> [Requirement a] Transcribe the stretch of the notebook from "# Note: city_data.csv" through "count of 125.".

> [Supplied passage]
------------------------------------------------------------------------

In [1]:
# Dependencies
from matplotlib.figure import Figure
import matplotlib.pyplot as plt
import matplotlib.dates as mdates
import pandas as pd
import numpy as np
import datetime as dt
import seaborn as sns
np.random.seed(sum(map(ord, "aesthetics")))
# https://en.wikipedia.org/wiki/Bubble_chart
# https://plot.ly/matplotlib/bubble-charts/

In [2]:
# Store filepath in a variable
city_file = "../raw_data/city_data.csv"

In [3]:
# Read our Data file with the pandas library

# Note: city_data.csv had two records for Port James, both type 
# Suburban, and one driver_count = 3 and one = 15.  I deleted one 
# record, and made the driver count 18.  This fixes two issues, 1, 
# the record count for the combined data set is 2375 as should be, 
# and later dataframes created from city_df have the correct 
# record count of 125.
city_df = pd.read_csv(city_file)
city_df.sort_values("city",inplace=True)
city_df.head(5)

Unnamed: 0,city,driver_count,type
0,Alvarezhaven,21,Urban
1,Alyssaberg,67,Urban
2,Anitamouth,16,Suburban
3,Antoniomouth,21,Urban
4,Aprilchester,49,Urban


In [4]:
#len(city_df.index)

In [5]:
#city_df.info()

------------------------------------------------------------------------

> [Requirement b] From the records below, pull out each line that contains the string "comme".

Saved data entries
------------------------------------------------------------------------

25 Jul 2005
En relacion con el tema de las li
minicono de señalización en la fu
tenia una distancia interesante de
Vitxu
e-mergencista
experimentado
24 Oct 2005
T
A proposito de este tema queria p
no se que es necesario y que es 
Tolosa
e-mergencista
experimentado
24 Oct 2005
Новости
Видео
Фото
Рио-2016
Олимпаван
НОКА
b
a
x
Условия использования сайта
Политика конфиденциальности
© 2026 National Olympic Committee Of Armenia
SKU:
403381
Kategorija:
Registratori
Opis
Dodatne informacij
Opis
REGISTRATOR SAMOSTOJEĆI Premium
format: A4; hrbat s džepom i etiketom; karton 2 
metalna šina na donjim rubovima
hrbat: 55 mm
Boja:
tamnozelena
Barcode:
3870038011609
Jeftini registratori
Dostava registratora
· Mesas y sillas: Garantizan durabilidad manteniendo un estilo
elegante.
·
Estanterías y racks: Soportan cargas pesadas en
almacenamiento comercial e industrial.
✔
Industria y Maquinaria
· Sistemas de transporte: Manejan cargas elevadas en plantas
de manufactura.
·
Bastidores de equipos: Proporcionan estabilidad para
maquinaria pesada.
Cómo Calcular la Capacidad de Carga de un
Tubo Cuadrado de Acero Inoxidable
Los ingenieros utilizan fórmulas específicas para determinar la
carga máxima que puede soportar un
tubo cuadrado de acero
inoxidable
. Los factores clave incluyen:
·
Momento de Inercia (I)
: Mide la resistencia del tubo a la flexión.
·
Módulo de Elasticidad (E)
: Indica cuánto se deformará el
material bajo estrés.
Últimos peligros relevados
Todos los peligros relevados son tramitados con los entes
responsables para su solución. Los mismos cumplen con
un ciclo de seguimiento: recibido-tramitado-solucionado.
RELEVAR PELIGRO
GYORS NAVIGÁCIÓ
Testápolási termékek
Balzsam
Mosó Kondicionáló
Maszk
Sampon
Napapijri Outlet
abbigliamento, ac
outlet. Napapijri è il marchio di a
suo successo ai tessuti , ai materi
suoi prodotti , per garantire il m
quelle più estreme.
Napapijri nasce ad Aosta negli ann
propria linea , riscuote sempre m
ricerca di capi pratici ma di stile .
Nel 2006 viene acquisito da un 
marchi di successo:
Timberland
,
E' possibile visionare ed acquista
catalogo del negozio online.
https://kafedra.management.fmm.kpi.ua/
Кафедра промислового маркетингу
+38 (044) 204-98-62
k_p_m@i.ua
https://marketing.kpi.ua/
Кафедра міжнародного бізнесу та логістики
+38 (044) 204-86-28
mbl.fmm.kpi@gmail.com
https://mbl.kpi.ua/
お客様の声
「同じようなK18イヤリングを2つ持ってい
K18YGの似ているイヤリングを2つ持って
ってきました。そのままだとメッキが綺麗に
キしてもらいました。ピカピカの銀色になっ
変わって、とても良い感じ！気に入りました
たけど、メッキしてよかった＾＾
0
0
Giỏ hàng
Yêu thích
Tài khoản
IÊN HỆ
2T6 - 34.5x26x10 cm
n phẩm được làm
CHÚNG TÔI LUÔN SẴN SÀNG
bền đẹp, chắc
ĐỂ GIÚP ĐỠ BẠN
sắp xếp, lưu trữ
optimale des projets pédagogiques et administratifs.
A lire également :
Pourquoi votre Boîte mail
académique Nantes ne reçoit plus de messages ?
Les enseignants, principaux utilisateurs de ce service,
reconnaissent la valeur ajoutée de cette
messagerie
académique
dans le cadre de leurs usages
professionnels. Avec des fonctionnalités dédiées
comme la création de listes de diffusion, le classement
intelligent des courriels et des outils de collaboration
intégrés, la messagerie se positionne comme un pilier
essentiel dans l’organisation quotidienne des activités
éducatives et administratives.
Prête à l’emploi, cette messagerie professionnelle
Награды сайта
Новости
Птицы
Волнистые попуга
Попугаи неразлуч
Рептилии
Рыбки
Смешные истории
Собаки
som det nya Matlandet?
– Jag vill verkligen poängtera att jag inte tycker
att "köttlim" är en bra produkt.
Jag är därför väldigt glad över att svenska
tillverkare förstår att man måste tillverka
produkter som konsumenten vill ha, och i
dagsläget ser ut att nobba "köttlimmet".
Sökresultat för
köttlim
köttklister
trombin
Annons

------------------------------------------------------------------------

> [Answer section a]
# Note: city_data.csv had two records for Port James, both type 
# Suburban, and one driver_count = 3 and one = 15.  I deleted one 
# record, and made the driver count 18.  This fixes two issues, 1, 
# the record count for the combined data set is 2375 as should be, 
# and later dataframes created from city_df have the correct 
# record count of 125.

> [Answer section b]
comme la création de listes de diffusion, le classement
intégrés, la messagerie se positionne comme un pilier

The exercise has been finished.